* [WORK INSTRUCTIONS]:
Your answer must be the lines from the top of the listing below through the line that holds "d) if provided", retyped exactly, with no pictures.

• • • • • • •

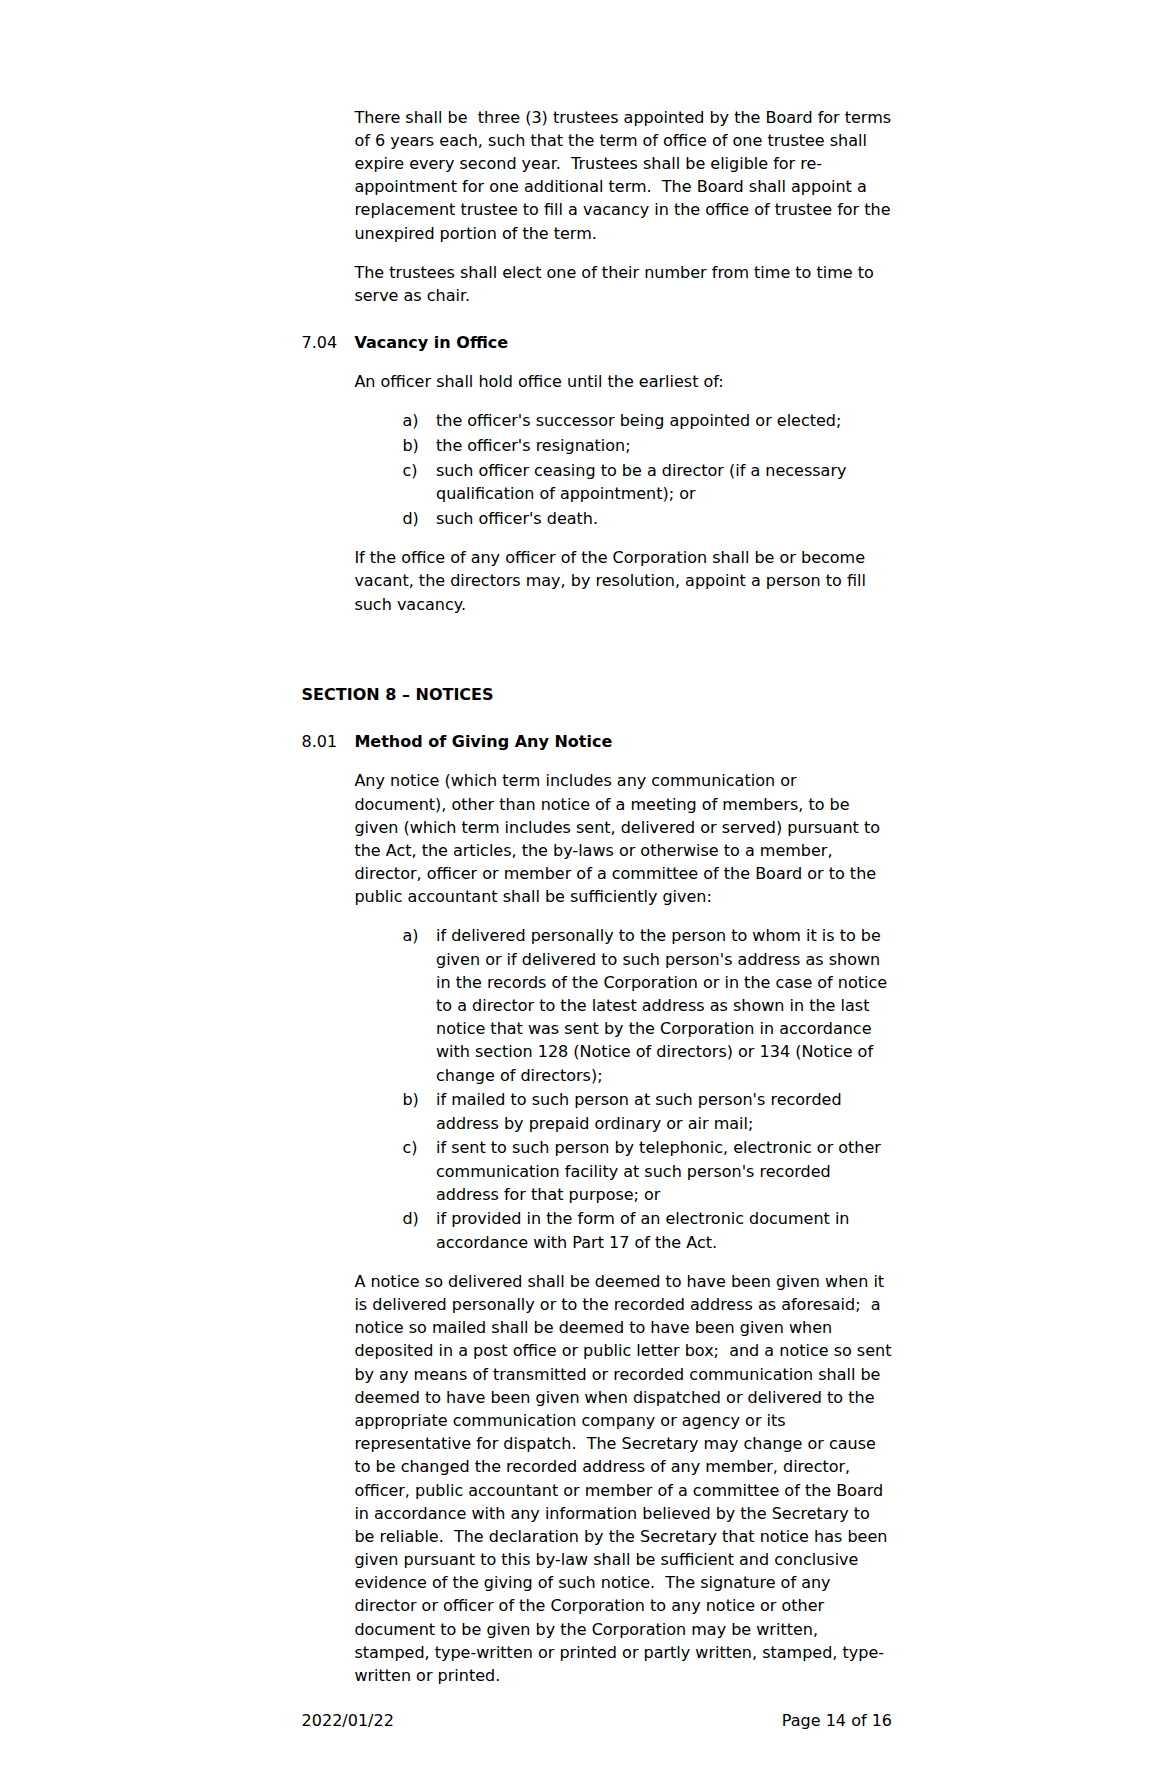There shall be three (3) trustees appointed by the Board for terms of 6 years each, such that the term of office of one trustee shall expire every second year. Trustees shall be eligible for re-appointment for one additional term. The Board shall appoint a replacement trustee to fill a vacancy in the office of trustee for the unexpired portion of the term.
The trustees shall elect one of their number from time to time to serve as chair.
7.04 Vacancy in Office
An officer shall hold office until the earliest of:
a) the officer's successor being appointed or elected;
b) the officer's resignation;
c) such officer ceasing to be a director (if a necessary qualification of appointment); or
d) such officer's death.
If the office of any officer of the Corporation shall be or become vacant, the directors may, by resolution, appoint a person to fill such vacancy.
SECTION 8 – NOTICES
8.01 Method of Giving Any Notice
Any notice (which term includes any communication or document), other than notice of a meeting of members, to be given (which term includes sent, delivered or served) pursuant to the Act, the articles, the by-laws or otherwise to a member, director, officer or member of a committee of the Board or to the public accountant shall be sufficiently given:
a) if delivered personally to the person to whom it is to be given or if delivered to such person's address as shown in the records of the Corporation or in the case of notice to a director to the latest address as shown in the last notice that was sent by the Corporation in accordance with section 128 (Notice of directors) or 134 (Notice of change of directors);
b) if mailed to such person at such person's recorded address by prepaid ordinary or air mail;
c) if sent to such person by telephonic, electronic or other communication facility at such person's recorded address for that purpose; or
d) if provided in the form of an electronic document in accordance with Part 17 of the Act.
A notice so delivered shall be deemed to have been given when it is delivered personally or to the recorded address as aforesaid; a notice so mailed shall be deemed to have been given when deposited in a post office or public letter box; and a notice so sent by any means of transmitted or recorded communication shall be deemed to have been given when dispatched or delivered to the appropriate communication company or agency or its representative for dispatch. The Secretary may change or cause to be changed the recorded address of any member, director, officer, public accountant or member of a committee of the Board in accordance with any information believed by the Secretary to be reliable. The declaration by the Secretary that notice has been given pursuant to this by-law shall be sufficient and conclusive evidence of the giving of such notice. The signature of any director or officer of the Corporation to any notice or other document to be given by the Corporation may be written, stamped, type-written or printed or partly written, stamped, type-written or printed.
2022/01/22 Page 14 of 16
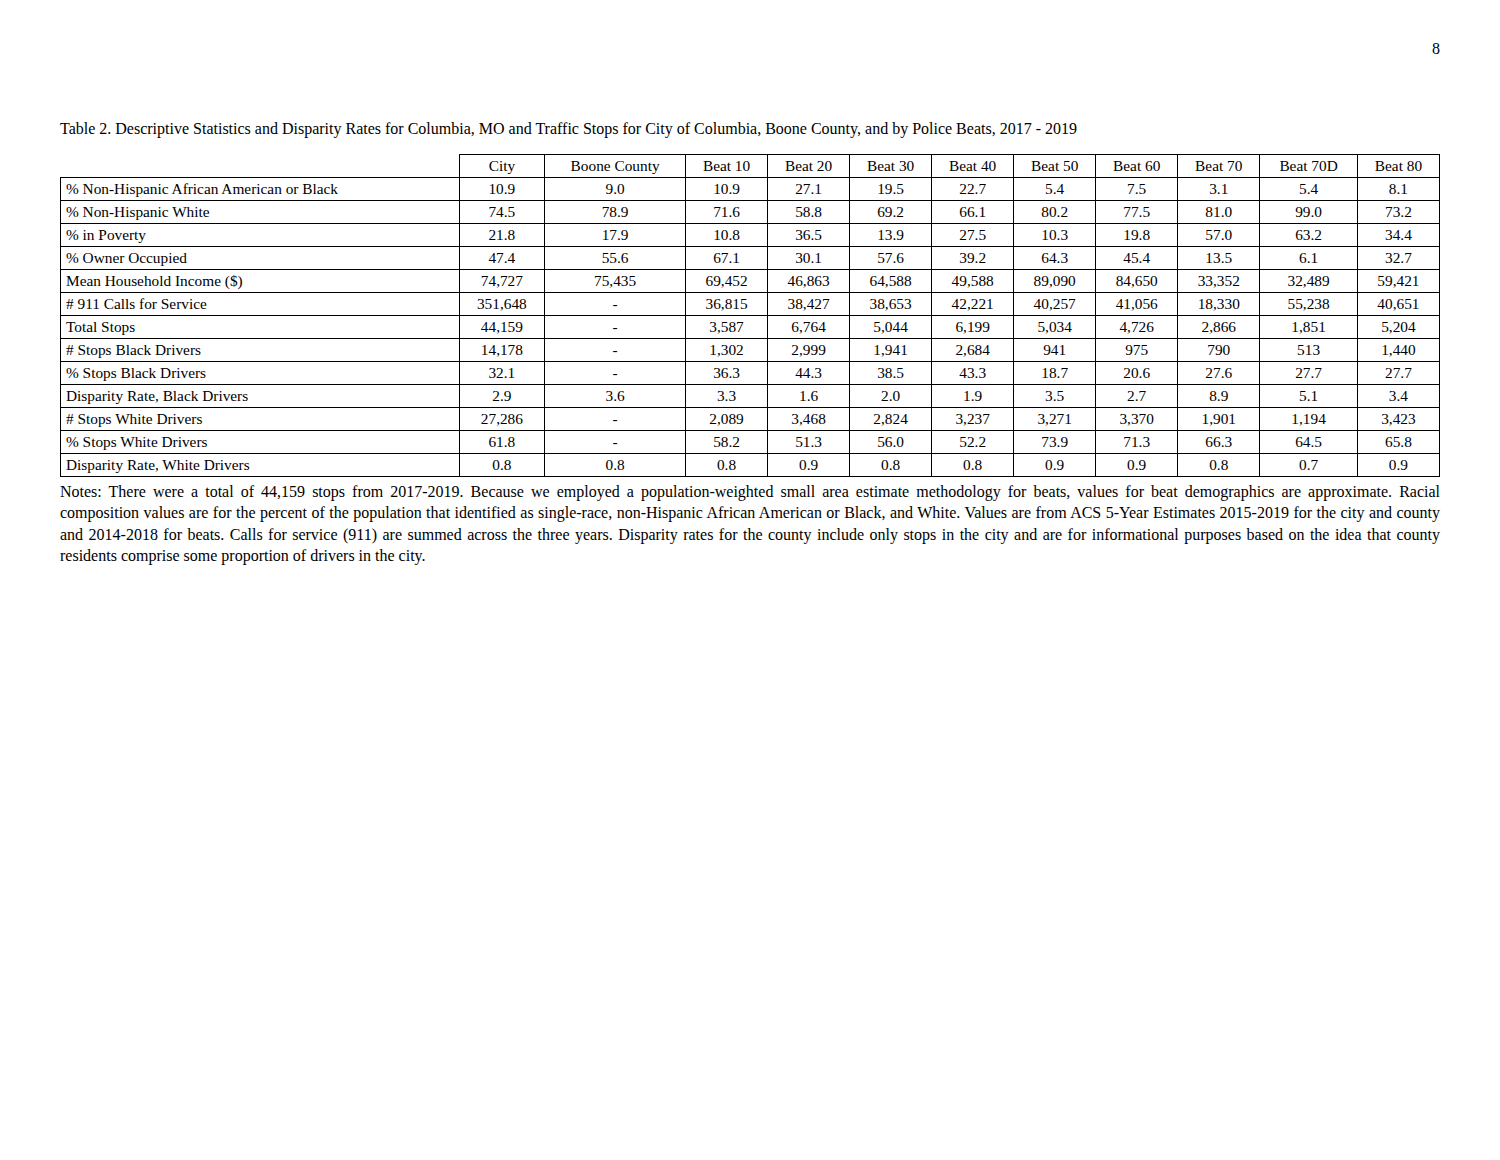8
Table 2. Descriptive Statistics and Disparity Rates for Columbia, MO and Traffic Stops for City of Columbia, Boone County, and by Police Beats, 2017 - 2019
| | City | Boone County | Beat 10 | Beat 20 | Beat 30 | Beat 40 | Beat 50 | Beat 60 | Beat 70 | Beat 70D | Beat 80 |
| --- | --- | --- | --- | --- | --- | --- | --- | --- | --- | --- | --- |
| % Non-Hispanic African American or Black | 10.9 | 9.0 | 10.9 | 27.1 | 19.5 | 22.7 | 5.4 | 7.5 | 3.1 | 5.4 | 8.1 |
| % Non-Hispanic White | 74.5 | 78.9 | 71.6 | 58.8 | 69.2 | 66.1 | 80.2 | 77.5 | 81.0 | 99.0 | 73.2 |
| % in Poverty | 21.8 | 17.9 | 10.8 | 36.5 | 13.9 | 27.5 | 10.3 | 19.8 | 57.0 | 63.2 | 34.4 |
| % Owner Occupied | 47.4 | 55.6 | 67.1 | 30.1 | 57.6 | 39.2 | 64.3 | 45.4 | 13.5 | 6.1 | 32.7 |
| Mean Household Income ($) | 74,727 | 75,435 | 69,452 | 46,863 | 64,588 | 49,588 | 89,090 | 84,650 | 33,352 | 32,489 | 59,421 |
| # 911 Calls for Service | 351,648 | - | 36,815 | 38,427 | 38,653 | 42,221 | 40,257 | 41,056 | 18,330 | 55,238 | 40,651 |
| Total Stops | 44,159 | - | 3,587 | 6,764 | 5,044 | 6,199 | 5,034 | 4,726 | 2,866 | 1,851 | 5,204 |
| # Stops Black Drivers | 14,178 | - | 1,302 | 2,999 | 1,941 | 2,684 | 941 | 975 | 790 | 513 | 1,440 |
| % Stops Black Drivers | 32.1 | - | 36.3 | 44.3 | 38.5 | 43.3 | 18.7 | 20.6 | 27.6 | 27.7 | 27.7 |
| Disparity Rate, Black Drivers | 2.9 | 3.6 | 3.3 | 1.6 | 2.0 | 1.9 | 3.5 | 2.7 | 8.9 | 5.1 | 3.4 |
| # Stops White Drivers | 27,286 | - | 2,089 | 3,468 | 2,824 | 3,237 | 3,271 | 3,370 | 1,901 | 1,194 | 3,423 |
| % Stops White Drivers | 61.8 | - | 58.2 | 51.3 | 56.0 | 52.2 | 73.9 | 71.3 | 66.3 | 64.5 | 65.8 |
| Disparity Rate, White Drivers | 0.8 | 0.8 | 0.8 | 0.9 | 0.8 | 0.8 | 0.9 | 0.9 | 0.8 | 0.7 | 0.9 |
Notes: There were a total of 44,159 stops from 2017-2019. Because we employed a population-weighted small area estimate methodology for beats, values for beat demographics are approximate. Racial composition values are for the percent of the population that identified as single-race, non-Hispanic African American or Black, and White. Values are from ACS 5-Year Estimates 2015-2019 for the city and county and 2014-2018 for beats. Calls for service (911) are summed across the three years. Disparity rates for the county include only stops in the city and are for informational purposes based on the idea that county residents comprise some proportion of drivers in the city.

• • • • • • •

* [SOLVED PROBLEM]:
There shall be three (3) trustees appointed by the Board for terms of 6 years each, such that the term of office of one trustee shall expire every second year. Trustees shall be eligible for re-appointment for one additional term. The Board shall appoint a replacement trustee to fill a vacancy in the office of trustee for the unexpired portion of the term.
The trustees shall elect one of their number from time to time to serve as chair.
7.04 Vacancy in Office
An officer shall hold office until the earliest of:
a) the officer's successor being appointed or elected;
b) the officer's resignation;
c) such officer ceasing to be a director (if a necessary qualification of appointment); or
d) such officer's death.
If the office of any officer of the Corporation shall be or become vacant, the directors may, by resolution, appoint a person to fill such vacancy.
SECTION 8 – NOTICES
8.01 Method of Giving Any Notice
Any notice (which term includes any communication or document), other than notice of a meeting of members, to be given (which term includes sent, delivered or served) pursuant to the Act, the articles, the by-laws or otherwise to a member, director, officer or member of a committee of the Board or to the public accountant shall be sufficiently given:
a) if delivered personally to the person to whom it is to be given or if delivered to such person's address as shown in the records of the Corporation or in the case of notice to a director to the latest address as shown in the last notice that was sent by the Corporation in accordance with section 128 (Notice of directors) or 134 (Notice of change of directors);
b) if mailed to such person at such person's recorded address by prepaid ordinary or air mail;
c) if sent to such person by telephonic, electronic or other communication facility at such person's recorded address for that purpose; or
d) if provided in the form of an electronic document in accordance with Part 17 of the Act.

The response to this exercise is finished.